### Given request A:
Could you print the Croydon Airport piece word for word, everything from "It’s 1958. Bobby" down to "And a grapevine."?

### Document:
Croydon Airport.

Croydon Airport.
It’s 1958. Bobby and his plane-spotting friends at Sutton Grammar School (tie blog) are just twenty minutes by bike to Croydon Airport. Long past its glory days (and heading for closure just a year later) there are still plenty of planes for the spotters. And a grapevine.
“Ere Trebor”… “there’s a Beech Bonanza at Croydon! “Coming with us to see it?”
So off they went on their bikes after school to the Purley Way running alongside Croydon Airport. Passed the front entrance and climbing up hill, they turned for the big dash. Rumour had it that the Bonanza was in the big hangar. Gathering speed they shot through the entrance to the airport hotly pursued by a ginger haired copper on a bike. Onto the apron passed the open hangar and there there it was. If only they had cameras. Not one between them. Couldn’t stop but shot out down the side of the hangar.

The actual Bonanza (a Beech G35) they saw at Croydon Airport in 1958. A rare aircraft, with a “butterfly” tail.
Those boys, (there were no girl plane spotters) all had their assortment of plane spotting paraphernalia. Rare planes or military aircraft were not in any printed books, so you made your own. Which Bobby still has. Trebor one of many nicknames paying respect to his love of sweets. And Robert spelt backwards!

### Given request B:
Could you swap "ellipse" for "oval" in the listing, covering everything from its start down to the line containing "pink semicircle: rotated", that line included, and return only those lines with nothing else changed?

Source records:
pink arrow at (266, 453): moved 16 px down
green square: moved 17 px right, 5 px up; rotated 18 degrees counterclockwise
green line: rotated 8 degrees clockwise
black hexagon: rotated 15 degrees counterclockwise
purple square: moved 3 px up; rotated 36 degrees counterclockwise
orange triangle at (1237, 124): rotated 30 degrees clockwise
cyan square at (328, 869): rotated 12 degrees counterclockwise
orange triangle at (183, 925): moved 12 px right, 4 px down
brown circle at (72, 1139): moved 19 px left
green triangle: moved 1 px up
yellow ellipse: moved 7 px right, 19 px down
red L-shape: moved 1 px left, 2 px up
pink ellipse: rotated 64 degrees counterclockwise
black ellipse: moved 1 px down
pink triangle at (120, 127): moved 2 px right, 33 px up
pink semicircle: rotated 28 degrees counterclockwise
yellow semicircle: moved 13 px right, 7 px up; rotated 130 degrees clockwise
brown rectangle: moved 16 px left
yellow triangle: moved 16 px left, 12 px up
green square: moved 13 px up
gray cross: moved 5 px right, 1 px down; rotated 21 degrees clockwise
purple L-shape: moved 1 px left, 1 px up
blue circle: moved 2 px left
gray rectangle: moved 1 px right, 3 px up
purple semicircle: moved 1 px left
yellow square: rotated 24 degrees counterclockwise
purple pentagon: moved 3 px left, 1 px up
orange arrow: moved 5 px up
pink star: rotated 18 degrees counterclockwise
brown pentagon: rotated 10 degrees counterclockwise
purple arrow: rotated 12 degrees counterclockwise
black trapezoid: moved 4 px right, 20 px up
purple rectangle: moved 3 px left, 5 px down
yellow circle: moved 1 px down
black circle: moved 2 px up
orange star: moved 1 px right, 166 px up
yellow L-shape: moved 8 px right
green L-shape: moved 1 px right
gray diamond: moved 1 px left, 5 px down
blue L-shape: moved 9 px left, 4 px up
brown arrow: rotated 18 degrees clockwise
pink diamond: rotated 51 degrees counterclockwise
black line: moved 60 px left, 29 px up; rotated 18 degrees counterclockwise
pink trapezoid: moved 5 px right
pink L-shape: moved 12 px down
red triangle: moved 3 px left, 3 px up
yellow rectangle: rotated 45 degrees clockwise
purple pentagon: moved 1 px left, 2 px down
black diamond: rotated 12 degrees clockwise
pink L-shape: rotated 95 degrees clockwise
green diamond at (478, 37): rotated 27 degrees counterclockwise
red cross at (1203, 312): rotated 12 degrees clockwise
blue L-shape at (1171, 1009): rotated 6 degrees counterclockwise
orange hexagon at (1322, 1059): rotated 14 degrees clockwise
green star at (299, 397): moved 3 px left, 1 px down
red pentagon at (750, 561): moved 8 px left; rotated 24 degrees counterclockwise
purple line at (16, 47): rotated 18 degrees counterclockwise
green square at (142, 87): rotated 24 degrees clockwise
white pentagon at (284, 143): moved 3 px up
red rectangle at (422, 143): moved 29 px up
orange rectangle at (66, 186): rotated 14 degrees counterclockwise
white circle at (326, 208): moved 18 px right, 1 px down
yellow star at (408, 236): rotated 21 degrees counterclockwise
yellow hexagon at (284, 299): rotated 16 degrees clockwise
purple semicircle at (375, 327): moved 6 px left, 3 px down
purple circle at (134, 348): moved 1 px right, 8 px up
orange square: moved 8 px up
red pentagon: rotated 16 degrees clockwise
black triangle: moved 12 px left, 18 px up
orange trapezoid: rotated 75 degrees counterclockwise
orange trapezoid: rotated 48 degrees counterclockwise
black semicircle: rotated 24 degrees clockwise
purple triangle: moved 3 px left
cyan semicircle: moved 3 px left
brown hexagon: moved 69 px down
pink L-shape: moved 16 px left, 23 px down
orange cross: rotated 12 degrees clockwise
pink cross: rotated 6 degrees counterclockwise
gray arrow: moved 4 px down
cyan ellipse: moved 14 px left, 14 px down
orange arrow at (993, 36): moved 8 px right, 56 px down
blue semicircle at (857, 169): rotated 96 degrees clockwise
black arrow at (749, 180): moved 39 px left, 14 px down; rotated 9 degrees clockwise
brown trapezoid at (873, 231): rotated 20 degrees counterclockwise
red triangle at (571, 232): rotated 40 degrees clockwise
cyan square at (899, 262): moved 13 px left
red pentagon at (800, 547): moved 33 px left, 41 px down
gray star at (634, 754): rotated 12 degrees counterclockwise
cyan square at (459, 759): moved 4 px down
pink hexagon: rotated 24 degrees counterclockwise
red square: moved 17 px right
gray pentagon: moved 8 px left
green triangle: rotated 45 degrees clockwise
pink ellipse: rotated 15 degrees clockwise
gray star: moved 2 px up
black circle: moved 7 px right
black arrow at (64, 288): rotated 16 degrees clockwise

### Full output A:
It’s 1958. Bobby and his plane-spotting friends at Sutton Grammar School (tie blog) are just twenty minutes by bike to Croydon Airport. Long past its glory days (and heading for closure just a year later) there are still plenty of planes for the spotters. And a grapevine.

### Full output B:
pink arrow at (266, 453): moved 16 px down
green square: moved 17 px right, 5 px up; rotated 18 degrees counterclockwise
green line: rotated 8 degrees clockwise
black hexagon: rotated 15 degrees counterclockwise
purple square: moved 3 px up; rotated 36 degrees counterclockwise
orange triangle at (1237, 124): rotated 30 degrees clockwise
cyan square at (328, 869): rotated 12 degrees counterclockwise
orange triangle at (183, 925): moved 12 px right, 4 px down
brown circle at (72, 1139): moved 19 px left
green triangle: moved 1 px up
yellow oval: moved 7 px right, 19 px down
red L-shape: moved 1 px left, 2 px up
pink oval: rotated 64 degrees counterclockwise
black oval: moved 1 px down
pink triangle at (120, 127): moved 2 px right, 33 px up
pink semicircle: rotated 28 degrees counterclockwise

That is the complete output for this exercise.